Look for responses that mention sexual situations and consent.

  1. Affirm lessons learned. Affirm that in sexual situations, people may have different levels of comfort, different limits, a sense of intimacy and trust, a desire to please, or a sense of obligation to participate (due to either primary or secondary pressure). Communicating about boundaries can be difficult in these instances.

This is why it is important that people check in frequently with partners, pay attention to their body language as well as their words, and be prepared to stop if unsure about proceeding for any reason, whether the other person actually says no or not.

  1. Discuss relevance for youth. Ask participants if the things they have learned in this activity would be useful for the youth they work with. How would they adapt this kind of activity for a youth workshop or classroom?
  2. Conclude the activity. Say, “Ideally, people will always feel free to enjoy what is happening and also to stop anytime that feeling changes. Good communication in relationships includes being able to say both yes and no authentically, according to each person’s own desires and limits. We want young people to understand how important it is to check in with partners to see if they’re both on board for the same things, especially in romantic and sexual situations.”

You can add the following as a transition to additional learning activities related to consent. “As we move through our activities today, stay open to feelings of slight discomfort—these can be a sign of learning. Please also feel empowered to speak up if you’re uncertain about a topic or activity. That gives us all an opportunity to check in with ourselves.”

Thank participants for their participation and engagement.

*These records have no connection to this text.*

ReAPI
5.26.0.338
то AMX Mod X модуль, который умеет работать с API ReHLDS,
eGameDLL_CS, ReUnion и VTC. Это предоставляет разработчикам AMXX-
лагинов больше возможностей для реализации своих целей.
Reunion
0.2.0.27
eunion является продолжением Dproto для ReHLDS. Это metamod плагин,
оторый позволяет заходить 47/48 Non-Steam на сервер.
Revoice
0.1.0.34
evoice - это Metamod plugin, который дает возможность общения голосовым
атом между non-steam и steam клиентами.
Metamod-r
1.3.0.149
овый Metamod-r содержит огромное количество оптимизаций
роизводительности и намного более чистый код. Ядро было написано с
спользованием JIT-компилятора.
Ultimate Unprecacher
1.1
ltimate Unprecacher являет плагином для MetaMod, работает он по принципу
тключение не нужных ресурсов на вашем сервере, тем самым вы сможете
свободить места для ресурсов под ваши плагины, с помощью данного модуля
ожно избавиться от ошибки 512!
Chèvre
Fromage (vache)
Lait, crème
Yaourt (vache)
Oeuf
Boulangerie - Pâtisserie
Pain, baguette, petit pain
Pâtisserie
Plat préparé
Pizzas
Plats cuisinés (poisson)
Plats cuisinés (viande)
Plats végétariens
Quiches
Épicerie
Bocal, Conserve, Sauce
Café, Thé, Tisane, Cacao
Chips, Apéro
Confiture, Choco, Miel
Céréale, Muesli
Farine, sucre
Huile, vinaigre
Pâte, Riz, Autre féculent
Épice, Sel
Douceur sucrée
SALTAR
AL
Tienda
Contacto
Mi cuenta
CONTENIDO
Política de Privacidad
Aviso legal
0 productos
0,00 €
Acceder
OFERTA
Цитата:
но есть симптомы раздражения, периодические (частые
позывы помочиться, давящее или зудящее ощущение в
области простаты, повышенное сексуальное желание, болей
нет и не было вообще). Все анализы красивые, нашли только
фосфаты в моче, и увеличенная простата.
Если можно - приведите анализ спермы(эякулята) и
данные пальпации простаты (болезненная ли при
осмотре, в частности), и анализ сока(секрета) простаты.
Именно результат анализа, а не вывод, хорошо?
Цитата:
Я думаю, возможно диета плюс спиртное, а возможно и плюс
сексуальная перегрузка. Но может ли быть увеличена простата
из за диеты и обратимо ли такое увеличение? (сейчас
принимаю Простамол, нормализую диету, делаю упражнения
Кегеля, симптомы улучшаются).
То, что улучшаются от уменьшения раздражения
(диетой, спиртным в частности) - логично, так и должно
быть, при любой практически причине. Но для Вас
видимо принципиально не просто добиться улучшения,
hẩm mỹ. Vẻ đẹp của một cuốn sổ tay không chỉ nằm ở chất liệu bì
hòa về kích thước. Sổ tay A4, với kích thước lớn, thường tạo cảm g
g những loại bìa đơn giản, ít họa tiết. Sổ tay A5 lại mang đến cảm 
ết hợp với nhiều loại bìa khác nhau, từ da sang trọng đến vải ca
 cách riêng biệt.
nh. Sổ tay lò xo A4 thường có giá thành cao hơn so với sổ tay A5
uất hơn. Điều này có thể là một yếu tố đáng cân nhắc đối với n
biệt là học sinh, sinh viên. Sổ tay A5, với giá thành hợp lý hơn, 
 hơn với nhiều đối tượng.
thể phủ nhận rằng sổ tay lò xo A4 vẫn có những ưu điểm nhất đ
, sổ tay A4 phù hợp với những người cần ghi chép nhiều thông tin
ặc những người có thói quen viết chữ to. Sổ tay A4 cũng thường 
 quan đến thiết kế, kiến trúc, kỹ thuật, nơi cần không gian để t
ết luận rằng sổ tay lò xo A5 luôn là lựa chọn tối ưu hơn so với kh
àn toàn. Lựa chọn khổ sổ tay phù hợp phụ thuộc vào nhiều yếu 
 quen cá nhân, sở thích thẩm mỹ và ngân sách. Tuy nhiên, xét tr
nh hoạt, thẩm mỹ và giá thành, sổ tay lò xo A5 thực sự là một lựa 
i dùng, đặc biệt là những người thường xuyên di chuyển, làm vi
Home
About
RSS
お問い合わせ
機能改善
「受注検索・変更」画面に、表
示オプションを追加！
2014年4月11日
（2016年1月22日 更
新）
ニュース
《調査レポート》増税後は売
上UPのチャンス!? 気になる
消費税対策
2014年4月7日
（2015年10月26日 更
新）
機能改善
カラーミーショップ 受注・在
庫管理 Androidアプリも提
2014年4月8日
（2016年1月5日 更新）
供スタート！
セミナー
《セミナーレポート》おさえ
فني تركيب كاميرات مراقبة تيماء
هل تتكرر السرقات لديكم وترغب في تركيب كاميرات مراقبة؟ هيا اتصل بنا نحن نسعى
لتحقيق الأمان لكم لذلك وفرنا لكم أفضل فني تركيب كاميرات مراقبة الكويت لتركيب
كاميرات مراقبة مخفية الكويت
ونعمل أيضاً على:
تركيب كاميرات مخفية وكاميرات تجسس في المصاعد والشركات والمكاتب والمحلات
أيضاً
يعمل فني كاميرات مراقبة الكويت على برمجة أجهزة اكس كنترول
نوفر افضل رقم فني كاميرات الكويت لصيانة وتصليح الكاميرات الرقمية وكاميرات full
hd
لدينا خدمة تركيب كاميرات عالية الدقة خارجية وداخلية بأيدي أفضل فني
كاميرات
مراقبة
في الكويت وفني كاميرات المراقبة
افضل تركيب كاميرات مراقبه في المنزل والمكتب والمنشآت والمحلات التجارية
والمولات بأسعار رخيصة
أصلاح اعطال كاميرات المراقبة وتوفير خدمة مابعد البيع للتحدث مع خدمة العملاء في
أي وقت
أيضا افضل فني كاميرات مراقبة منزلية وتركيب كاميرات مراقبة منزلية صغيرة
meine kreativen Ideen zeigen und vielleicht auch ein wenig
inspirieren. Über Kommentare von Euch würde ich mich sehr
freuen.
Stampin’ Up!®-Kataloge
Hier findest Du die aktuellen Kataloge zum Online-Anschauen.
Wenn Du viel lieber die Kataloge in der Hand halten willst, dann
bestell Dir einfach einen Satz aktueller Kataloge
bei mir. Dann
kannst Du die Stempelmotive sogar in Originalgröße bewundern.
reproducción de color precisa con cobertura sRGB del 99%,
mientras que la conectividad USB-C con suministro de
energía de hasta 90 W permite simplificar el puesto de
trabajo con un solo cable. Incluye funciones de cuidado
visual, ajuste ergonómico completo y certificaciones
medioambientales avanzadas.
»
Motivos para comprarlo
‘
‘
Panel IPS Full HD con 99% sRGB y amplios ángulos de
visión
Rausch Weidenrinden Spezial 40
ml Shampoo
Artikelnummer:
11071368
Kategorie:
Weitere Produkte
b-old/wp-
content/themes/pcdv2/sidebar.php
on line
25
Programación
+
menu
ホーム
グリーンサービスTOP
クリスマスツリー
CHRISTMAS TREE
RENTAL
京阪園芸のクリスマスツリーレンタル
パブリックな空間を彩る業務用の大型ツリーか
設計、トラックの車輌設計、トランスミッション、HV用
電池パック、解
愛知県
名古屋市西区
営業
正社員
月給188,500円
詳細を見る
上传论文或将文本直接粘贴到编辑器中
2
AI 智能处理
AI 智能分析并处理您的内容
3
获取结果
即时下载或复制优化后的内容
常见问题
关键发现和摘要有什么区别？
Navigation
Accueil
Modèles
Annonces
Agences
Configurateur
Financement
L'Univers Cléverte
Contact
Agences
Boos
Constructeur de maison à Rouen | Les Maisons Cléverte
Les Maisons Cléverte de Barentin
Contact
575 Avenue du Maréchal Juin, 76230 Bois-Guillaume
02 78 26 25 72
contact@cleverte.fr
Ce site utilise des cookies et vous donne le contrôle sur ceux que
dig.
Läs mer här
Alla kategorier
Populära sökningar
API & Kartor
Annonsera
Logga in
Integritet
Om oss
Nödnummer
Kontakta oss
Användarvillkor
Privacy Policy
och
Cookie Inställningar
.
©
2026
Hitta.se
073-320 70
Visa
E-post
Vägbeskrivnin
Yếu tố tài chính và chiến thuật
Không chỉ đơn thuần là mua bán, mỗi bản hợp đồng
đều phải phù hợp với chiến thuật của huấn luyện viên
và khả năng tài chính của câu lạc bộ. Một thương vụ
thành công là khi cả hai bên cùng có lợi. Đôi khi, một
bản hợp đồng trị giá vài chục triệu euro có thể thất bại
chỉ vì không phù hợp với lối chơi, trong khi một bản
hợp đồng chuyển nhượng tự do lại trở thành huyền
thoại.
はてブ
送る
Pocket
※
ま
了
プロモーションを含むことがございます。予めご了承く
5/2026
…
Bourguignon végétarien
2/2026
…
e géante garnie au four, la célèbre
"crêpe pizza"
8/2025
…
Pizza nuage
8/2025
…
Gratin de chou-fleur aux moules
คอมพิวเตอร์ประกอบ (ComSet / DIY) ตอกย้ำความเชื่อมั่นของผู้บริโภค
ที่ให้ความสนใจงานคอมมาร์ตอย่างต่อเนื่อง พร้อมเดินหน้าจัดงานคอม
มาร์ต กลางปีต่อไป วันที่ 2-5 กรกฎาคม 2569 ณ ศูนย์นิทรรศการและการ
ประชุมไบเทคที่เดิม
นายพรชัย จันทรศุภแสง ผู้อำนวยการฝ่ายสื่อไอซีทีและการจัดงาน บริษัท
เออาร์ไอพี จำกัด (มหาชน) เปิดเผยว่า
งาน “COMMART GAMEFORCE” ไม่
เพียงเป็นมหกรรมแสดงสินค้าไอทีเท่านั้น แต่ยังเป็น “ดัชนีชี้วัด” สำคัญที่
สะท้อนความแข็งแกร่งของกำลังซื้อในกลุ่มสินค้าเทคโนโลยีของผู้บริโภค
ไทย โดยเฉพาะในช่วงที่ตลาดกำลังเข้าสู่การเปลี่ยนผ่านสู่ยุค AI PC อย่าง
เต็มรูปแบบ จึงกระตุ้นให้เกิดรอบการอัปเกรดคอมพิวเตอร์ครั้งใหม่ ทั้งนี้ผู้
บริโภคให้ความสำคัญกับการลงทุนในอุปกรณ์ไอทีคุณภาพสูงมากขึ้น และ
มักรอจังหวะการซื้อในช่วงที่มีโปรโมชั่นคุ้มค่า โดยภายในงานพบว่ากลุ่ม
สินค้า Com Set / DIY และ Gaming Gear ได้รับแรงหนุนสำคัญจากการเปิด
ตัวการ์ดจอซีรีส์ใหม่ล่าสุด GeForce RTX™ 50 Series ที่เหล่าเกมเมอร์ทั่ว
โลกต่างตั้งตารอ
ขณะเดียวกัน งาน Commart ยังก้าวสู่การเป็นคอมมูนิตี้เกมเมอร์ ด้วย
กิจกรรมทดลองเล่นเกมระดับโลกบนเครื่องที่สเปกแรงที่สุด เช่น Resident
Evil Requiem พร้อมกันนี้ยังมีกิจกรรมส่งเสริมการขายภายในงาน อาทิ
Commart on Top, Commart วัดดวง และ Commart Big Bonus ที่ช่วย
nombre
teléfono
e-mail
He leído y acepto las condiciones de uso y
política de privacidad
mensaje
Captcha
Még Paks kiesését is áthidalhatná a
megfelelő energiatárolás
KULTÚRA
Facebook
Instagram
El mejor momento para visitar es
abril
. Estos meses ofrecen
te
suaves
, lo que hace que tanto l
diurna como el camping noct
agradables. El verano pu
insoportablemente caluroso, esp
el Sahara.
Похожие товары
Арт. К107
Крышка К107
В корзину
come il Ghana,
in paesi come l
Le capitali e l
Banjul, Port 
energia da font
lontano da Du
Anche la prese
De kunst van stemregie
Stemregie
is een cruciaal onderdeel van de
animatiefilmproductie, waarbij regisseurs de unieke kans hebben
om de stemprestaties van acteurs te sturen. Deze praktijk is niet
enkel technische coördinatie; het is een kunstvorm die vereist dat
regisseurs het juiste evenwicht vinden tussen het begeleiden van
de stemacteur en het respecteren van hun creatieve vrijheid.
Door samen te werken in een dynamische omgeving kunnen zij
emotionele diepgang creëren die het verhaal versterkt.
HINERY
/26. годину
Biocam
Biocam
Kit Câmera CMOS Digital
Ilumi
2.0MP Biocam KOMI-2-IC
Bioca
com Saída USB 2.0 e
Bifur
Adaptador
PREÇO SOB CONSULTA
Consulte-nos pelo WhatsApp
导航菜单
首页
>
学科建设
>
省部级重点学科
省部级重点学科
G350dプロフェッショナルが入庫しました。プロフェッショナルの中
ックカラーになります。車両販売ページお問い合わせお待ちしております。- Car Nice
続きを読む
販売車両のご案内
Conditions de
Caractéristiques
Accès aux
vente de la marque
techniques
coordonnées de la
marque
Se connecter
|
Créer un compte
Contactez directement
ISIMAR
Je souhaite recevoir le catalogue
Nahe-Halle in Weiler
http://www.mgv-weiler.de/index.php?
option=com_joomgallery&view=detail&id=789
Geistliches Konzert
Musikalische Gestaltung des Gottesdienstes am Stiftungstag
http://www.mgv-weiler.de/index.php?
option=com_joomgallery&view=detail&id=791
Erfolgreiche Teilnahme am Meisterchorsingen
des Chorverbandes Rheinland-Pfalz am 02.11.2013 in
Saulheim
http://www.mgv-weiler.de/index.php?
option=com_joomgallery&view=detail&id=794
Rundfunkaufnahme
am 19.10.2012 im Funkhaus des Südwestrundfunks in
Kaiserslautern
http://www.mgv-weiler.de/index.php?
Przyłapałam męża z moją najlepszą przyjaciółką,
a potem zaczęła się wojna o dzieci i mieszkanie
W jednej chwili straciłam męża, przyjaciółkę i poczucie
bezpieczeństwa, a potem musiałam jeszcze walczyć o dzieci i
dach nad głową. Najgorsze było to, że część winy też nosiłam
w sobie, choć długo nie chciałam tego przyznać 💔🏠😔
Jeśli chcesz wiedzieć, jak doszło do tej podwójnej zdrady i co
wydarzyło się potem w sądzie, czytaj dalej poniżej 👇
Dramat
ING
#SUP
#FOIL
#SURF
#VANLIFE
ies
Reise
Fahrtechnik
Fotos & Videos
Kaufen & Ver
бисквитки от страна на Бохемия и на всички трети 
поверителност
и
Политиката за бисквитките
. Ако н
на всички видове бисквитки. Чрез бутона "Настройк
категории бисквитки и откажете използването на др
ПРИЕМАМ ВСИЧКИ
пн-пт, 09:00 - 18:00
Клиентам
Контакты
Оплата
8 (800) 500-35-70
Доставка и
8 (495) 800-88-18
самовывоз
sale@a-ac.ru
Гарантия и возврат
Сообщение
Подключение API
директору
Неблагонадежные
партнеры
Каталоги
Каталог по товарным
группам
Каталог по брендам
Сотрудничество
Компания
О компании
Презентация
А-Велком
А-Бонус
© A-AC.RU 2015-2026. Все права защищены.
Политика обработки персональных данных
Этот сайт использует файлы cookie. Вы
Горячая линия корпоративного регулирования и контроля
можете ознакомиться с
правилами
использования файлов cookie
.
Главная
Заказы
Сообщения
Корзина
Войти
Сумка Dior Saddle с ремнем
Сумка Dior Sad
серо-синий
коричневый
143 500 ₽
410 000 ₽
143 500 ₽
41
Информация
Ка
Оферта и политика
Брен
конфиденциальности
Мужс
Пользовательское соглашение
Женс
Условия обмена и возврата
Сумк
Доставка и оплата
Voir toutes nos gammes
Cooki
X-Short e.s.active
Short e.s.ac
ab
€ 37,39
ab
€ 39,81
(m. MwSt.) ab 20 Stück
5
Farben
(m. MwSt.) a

Adapting for Classroom Work
  • Use with classrooms that have already met for some period of time and have established trust with each other and the instructor.
  • Make sure Group Agreements or Groundrules are an established part of the class before embarking on this activity. Refer back to these agreements if needed during the activity.
  • Change language as appropriate (e.g., “classroom” instead of “training,” “teacher” rather than “facilitator”), and shift the focus so you’re not talking about youth, but instead are talking with youth.
  • In discussions, avoid asking youth to share personal stories involving sexual experiences. However, you might ask them to talk about movies or TV shows where these dynamics have occurred, or non-romantic instances with friends or partners (for example, choosing a movie or a place to eat, what to do on Friday night, what music to listen to).